Cervantès avoue donc d’emblée, dès le premier chapitre de son roman, avoir puisé son inspiration chez d’autres littérateurs. Mais la fin du chapitre huitième nous réserve une curieuse surprise : Cervantès ne nous donne point l’issue du combat entre le vaillant Manchois et le gaillard Biscayen, pour la raison que les textes qu’il connaissait sur les aventures de l’ingénieux hidalgo de la Manche n’en disent pas plus à ce propos. Ce n’est pas l’endroit ici de s’interroger sur les motivations de cet artifice littéraire, à moins que Cervantès ne voulût par là même aborder le sujet qui m’occupe dans cette intervention, à savoir celui des mérites de la traduction « naturelle », c’est-à-dire exécutée d’instinct. Toujours est-il que, dans le chapitre suivant, notre auteur raconte que, se trouvant dans un quartier commerçant de Tolède, il aperçut « un garçon qui venait vendre à un marchand de soieries de vieux cahiers » dont « les caractères étaient arabes ». Il chercha alors des yeux quelque « Maurisque espagnolisé » qui pût les lui lire et n’eut guère de difficultés « à trouver un tel interprète ». Un passant donc, puisque Cervantès se trouve sur une espèce de marché, et non pas un intellectuel, un interprète ou traducteur professionnel, mais un de ces Maures restés en Espagne, suffisamment instruit pour pouvoir l’informer sur le contenu desdits « cahiers ».

+++++

**CONSIGNE:** Prolongez le texte sur Cervantès et la traduction en reprenant après sa dernière phrase. Les enregistrements n'ont aucun lien avec le texte sur Cervantès et la traduction.

**SECTION DES DONNÉES:**
+++++

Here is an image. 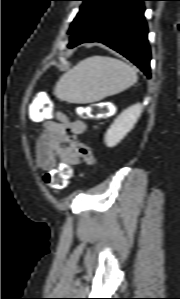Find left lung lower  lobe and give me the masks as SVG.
Here are the masks:
<instances>
[{
    "label": "left lung lower lobe",
    "instance_id": "left-lung-lower-lobe-1",
    "mask_svg": "<svg viewBox=\"0 0 180 299\" xmlns=\"http://www.w3.org/2000/svg\"><path fill=\"white\" fill-rule=\"evenodd\" d=\"M143 1L96 0L70 38L69 48L100 42L119 52L150 78V48Z\"/></svg>",
    "mask_w": 180,
    "mask_h": 299
}]
</instances>
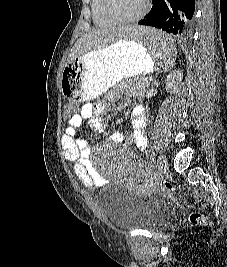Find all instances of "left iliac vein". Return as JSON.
Returning a JSON list of instances; mask_svg holds the SVG:
<instances>
[{"instance_id": "obj_1", "label": "left iliac vein", "mask_w": 227, "mask_h": 267, "mask_svg": "<svg viewBox=\"0 0 227 267\" xmlns=\"http://www.w3.org/2000/svg\"><path fill=\"white\" fill-rule=\"evenodd\" d=\"M157 167L161 174L166 172V170L168 169L167 159L163 154H160L157 158Z\"/></svg>"}]
</instances>
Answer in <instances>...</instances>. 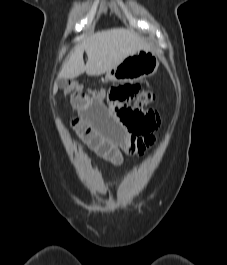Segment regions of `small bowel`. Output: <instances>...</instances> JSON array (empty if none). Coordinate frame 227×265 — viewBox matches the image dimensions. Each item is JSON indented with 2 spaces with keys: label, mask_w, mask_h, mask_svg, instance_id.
<instances>
[{
  "label": "small bowel",
  "mask_w": 227,
  "mask_h": 265,
  "mask_svg": "<svg viewBox=\"0 0 227 265\" xmlns=\"http://www.w3.org/2000/svg\"><path fill=\"white\" fill-rule=\"evenodd\" d=\"M71 96L77 116L72 121L74 131L97 155L119 165L124 155H143L156 142L150 133L134 135L111 115L101 97L84 99L83 92Z\"/></svg>",
  "instance_id": "1"
}]
</instances>
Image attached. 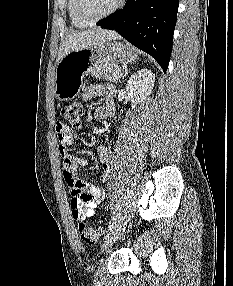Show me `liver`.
<instances>
[{
    "label": "liver",
    "instance_id": "1",
    "mask_svg": "<svg viewBox=\"0 0 233 286\" xmlns=\"http://www.w3.org/2000/svg\"><path fill=\"white\" fill-rule=\"evenodd\" d=\"M120 36L112 30L93 28L82 32L71 33L65 37L59 52L57 62L74 50L96 46L107 40H116Z\"/></svg>",
    "mask_w": 233,
    "mask_h": 286
}]
</instances>
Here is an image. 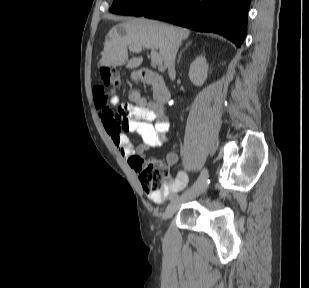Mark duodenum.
Returning a JSON list of instances; mask_svg holds the SVG:
<instances>
[{
	"mask_svg": "<svg viewBox=\"0 0 309 288\" xmlns=\"http://www.w3.org/2000/svg\"><path fill=\"white\" fill-rule=\"evenodd\" d=\"M140 75L145 83L152 86L157 105L160 107L165 106L170 99V92L162 76L147 68L141 69Z\"/></svg>",
	"mask_w": 309,
	"mask_h": 288,
	"instance_id": "410a0bca",
	"label": "duodenum"
}]
</instances>
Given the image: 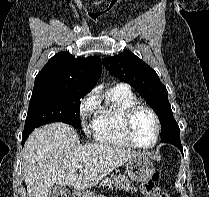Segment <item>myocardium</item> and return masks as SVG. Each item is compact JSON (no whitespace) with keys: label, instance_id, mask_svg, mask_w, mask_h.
<instances>
[{"label":"myocardium","instance_id":"myocardium-1","mask_svg":"<svg viewBox=\"0 0 209 197\" xmlns=\"http://www.w3.org/2000/svg\"><path fill=\"white\" fill-rule=\"evenodd\" d=\"M140 109H144V110L148 111L154 119L155 136H154L153 142L149 145H141V144L137 143L133 137V132H132L133 117H134V114ZM160 130H161V126H160L159 116L156 113V111L152 107H150L149 105L136 101L135 103L131 104L125 110L124 115H123V131H124L126 139L130 143V145H132L136 148H139V149H145V150L151 149V148L155 147L159 141Z\"/></svg>","mask_w":209,"mask_h":197}]
</instances>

+++++

**RÉPONSE:**
Comprenant, grâce à l’interprète, qu’ils traitaient de l’Histoire de don Quichotte de la Manche, « écrite par Cid Hamid Benengeli, historien arabe », Cervantès emmena le Maurisque chez lui, où, « en un peu plus d’un mois et demi, il traduisit toute l’histoire de la manière dont elle est ici rapportée » : le chef-d’œuvre de la littérature espagnole serait donc le résultat d’une traduction faite par un quidam, remaniée, il est vrai, par un génial écrivain.
Bien qu’il n’eût pas été formé pour cet emploi, le traducteur occasionnel auquel s’est adressé Cervantès avait néanmoins des dons de passeur qui, s’ils avaient été entretenus, auraient pu laisser à la postérité d’autres chefs-d’œuvre, peut-être même signés, de sorte qu’on aurait fini par savoir qui était le talentueux « interprète » que l’écrivain espagnol, force est de le déplorer, met, aussitôt sa besogne accomplie, aux oubliettes des lettres mondiales.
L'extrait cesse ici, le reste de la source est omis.